■ **PROBLEM STATEMENT**:
Each line that includes the word "podem" should be copied from the records.

============================================================

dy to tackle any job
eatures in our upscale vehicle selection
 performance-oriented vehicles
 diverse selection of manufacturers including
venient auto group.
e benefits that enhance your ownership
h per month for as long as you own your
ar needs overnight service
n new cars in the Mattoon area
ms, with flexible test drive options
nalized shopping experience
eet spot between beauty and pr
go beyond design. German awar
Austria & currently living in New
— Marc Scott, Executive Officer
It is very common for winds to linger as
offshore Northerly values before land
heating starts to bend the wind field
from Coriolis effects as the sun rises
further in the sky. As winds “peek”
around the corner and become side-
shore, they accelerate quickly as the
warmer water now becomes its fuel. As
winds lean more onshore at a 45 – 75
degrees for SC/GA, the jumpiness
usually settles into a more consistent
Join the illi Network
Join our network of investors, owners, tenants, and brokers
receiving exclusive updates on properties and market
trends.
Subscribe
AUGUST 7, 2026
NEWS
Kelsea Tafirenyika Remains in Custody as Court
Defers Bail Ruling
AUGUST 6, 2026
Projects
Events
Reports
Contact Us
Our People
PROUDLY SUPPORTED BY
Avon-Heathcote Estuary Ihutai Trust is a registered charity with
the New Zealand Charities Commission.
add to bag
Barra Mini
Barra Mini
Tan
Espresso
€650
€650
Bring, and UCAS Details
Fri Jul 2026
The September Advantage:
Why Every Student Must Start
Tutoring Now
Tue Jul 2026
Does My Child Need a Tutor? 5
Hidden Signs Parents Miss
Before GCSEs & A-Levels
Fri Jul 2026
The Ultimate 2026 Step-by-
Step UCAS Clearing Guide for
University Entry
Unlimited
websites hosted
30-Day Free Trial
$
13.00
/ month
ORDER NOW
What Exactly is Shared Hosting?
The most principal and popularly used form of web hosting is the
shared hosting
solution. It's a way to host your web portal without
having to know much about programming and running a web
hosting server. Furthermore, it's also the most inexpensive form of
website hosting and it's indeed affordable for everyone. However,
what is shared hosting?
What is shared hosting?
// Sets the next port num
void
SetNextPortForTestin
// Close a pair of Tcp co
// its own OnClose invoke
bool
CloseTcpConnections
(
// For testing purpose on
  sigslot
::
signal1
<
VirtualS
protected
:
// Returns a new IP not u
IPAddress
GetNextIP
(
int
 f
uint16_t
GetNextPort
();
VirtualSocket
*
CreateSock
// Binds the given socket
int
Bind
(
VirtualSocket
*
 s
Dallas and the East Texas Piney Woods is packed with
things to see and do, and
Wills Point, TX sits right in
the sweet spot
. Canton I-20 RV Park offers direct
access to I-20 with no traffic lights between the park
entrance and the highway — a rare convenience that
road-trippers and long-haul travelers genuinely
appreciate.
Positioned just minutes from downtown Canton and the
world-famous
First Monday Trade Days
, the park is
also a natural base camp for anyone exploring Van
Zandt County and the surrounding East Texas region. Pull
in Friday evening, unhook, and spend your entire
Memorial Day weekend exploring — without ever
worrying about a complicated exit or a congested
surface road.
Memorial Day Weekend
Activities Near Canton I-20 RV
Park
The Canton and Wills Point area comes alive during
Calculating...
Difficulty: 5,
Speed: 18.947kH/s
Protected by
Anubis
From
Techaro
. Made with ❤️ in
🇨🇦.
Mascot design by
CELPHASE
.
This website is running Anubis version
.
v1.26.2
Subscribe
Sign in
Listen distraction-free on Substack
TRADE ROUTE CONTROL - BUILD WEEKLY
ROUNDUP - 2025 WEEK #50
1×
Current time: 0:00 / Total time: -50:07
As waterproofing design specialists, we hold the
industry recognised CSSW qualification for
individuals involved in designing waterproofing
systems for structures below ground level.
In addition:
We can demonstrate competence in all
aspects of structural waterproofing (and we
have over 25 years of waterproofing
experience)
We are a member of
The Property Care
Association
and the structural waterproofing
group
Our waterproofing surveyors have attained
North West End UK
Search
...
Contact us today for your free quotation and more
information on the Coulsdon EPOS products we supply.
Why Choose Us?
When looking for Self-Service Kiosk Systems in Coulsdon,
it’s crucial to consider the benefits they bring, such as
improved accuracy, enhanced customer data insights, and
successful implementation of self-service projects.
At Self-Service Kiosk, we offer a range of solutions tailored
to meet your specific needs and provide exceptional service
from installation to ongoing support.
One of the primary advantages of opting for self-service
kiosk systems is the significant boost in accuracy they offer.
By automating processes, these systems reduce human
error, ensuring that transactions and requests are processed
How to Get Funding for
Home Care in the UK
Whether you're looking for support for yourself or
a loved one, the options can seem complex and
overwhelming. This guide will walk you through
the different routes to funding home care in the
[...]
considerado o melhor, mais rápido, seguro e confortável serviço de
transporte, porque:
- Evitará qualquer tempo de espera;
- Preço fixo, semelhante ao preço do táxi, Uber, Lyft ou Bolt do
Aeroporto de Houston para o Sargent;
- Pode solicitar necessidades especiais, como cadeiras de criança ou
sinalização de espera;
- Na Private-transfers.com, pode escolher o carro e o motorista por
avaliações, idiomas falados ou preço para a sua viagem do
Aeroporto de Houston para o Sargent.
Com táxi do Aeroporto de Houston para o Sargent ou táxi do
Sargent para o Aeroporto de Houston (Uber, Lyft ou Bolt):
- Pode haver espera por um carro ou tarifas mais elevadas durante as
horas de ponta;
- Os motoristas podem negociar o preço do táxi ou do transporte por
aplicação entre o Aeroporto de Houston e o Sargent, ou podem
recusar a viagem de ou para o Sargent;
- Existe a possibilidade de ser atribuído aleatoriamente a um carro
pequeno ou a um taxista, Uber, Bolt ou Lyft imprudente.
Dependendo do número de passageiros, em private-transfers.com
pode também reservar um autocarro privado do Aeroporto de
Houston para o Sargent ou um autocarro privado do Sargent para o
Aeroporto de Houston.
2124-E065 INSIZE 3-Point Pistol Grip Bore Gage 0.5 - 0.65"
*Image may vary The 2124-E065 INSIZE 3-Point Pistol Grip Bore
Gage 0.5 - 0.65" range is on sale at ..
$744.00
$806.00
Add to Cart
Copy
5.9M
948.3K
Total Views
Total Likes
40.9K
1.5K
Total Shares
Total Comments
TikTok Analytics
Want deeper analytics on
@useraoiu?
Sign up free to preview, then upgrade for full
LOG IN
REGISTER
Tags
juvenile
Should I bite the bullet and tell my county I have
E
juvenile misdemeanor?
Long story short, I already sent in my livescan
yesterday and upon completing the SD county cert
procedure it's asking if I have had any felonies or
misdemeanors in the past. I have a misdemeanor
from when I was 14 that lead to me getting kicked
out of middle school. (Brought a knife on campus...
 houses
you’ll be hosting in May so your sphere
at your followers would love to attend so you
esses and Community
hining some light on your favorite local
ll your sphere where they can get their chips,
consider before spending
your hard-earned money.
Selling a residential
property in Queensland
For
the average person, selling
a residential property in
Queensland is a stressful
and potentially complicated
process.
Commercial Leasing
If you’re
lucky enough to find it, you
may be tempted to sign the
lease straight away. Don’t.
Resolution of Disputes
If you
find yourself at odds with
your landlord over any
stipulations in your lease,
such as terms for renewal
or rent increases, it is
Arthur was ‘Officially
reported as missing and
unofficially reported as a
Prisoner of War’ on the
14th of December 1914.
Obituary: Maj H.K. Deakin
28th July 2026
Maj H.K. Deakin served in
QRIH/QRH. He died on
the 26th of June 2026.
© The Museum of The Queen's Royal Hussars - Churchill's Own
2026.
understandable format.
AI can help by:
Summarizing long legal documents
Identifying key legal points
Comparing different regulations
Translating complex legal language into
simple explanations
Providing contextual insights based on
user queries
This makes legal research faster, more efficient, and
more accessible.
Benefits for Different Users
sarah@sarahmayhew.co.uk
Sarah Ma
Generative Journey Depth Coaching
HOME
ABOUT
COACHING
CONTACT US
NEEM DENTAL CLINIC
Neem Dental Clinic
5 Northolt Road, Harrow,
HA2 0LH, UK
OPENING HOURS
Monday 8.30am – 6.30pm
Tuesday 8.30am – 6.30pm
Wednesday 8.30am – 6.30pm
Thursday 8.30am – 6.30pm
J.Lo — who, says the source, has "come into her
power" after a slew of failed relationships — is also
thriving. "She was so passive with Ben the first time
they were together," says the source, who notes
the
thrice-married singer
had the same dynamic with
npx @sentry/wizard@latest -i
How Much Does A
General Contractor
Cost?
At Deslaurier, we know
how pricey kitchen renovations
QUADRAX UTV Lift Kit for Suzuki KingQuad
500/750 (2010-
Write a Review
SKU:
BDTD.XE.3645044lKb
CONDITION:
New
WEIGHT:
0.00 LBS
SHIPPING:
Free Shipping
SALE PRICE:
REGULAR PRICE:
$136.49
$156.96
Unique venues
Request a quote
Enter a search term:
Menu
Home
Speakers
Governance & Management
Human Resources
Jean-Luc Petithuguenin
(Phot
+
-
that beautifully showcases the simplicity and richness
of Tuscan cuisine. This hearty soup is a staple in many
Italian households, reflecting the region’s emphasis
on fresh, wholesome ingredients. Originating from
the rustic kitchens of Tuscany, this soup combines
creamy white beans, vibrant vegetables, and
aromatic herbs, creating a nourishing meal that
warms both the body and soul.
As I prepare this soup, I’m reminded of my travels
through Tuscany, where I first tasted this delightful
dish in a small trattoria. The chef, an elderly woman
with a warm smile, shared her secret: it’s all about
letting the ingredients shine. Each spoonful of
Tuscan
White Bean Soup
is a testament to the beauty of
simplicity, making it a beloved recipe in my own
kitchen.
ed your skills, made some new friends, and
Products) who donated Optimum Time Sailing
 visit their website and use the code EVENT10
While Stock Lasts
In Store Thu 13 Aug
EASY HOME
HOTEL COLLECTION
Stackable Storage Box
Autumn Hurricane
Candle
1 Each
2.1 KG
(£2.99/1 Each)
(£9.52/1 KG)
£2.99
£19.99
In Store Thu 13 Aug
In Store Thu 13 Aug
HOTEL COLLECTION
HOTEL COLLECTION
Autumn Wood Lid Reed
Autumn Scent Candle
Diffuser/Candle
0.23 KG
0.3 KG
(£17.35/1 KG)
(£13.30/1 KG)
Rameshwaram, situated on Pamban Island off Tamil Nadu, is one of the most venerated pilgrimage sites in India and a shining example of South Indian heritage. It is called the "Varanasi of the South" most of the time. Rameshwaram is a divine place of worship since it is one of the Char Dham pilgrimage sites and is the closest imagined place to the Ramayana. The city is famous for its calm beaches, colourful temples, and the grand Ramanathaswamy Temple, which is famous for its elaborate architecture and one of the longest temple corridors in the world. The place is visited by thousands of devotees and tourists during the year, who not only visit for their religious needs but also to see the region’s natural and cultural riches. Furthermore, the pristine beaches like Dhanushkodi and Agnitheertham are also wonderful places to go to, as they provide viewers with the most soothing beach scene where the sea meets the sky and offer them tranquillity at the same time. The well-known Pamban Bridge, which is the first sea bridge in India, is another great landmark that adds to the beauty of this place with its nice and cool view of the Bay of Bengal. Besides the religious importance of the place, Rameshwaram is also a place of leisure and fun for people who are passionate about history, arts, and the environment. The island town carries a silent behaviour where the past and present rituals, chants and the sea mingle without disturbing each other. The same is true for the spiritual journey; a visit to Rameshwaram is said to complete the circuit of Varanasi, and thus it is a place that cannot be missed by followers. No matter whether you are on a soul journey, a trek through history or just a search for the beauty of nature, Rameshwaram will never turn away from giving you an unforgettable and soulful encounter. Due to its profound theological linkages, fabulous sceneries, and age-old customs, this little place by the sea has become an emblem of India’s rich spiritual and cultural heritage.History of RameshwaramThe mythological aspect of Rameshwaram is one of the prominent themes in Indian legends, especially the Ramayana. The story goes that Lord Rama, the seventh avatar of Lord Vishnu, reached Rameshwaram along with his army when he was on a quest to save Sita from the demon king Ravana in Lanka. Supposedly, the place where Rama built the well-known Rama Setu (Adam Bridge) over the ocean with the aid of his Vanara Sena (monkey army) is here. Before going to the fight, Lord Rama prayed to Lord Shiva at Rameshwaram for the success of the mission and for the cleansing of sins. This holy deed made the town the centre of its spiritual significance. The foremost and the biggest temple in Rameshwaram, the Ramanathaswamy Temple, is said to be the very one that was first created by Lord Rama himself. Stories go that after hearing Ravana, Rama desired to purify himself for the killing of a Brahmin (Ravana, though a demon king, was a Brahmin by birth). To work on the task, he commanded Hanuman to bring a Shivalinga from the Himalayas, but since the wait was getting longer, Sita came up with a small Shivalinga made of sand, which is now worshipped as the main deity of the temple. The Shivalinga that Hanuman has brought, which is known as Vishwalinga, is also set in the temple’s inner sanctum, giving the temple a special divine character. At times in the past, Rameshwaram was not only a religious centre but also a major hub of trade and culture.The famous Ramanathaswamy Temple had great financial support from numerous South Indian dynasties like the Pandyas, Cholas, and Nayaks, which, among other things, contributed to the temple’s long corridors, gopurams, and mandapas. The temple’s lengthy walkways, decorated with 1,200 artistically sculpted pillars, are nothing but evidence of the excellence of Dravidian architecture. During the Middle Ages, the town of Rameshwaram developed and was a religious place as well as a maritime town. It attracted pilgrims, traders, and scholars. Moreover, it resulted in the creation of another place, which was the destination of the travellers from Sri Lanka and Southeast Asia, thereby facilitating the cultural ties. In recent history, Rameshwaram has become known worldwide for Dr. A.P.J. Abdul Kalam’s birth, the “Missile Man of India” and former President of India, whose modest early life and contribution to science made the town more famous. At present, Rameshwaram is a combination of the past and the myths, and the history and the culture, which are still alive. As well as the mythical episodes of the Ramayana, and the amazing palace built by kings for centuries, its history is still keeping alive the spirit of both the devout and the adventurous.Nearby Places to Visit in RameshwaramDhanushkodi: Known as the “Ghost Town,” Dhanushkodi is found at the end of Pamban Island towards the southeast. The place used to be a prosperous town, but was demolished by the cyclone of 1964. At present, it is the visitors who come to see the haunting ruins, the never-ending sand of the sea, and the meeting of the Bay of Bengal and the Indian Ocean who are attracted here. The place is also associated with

============================================================

■ **TASK SOLUTION**:
- Os motoristas podem negociar o preço do táxi ou do transporte por
aplicação entre o Aeroporto de Houston e o Sargent, ou podem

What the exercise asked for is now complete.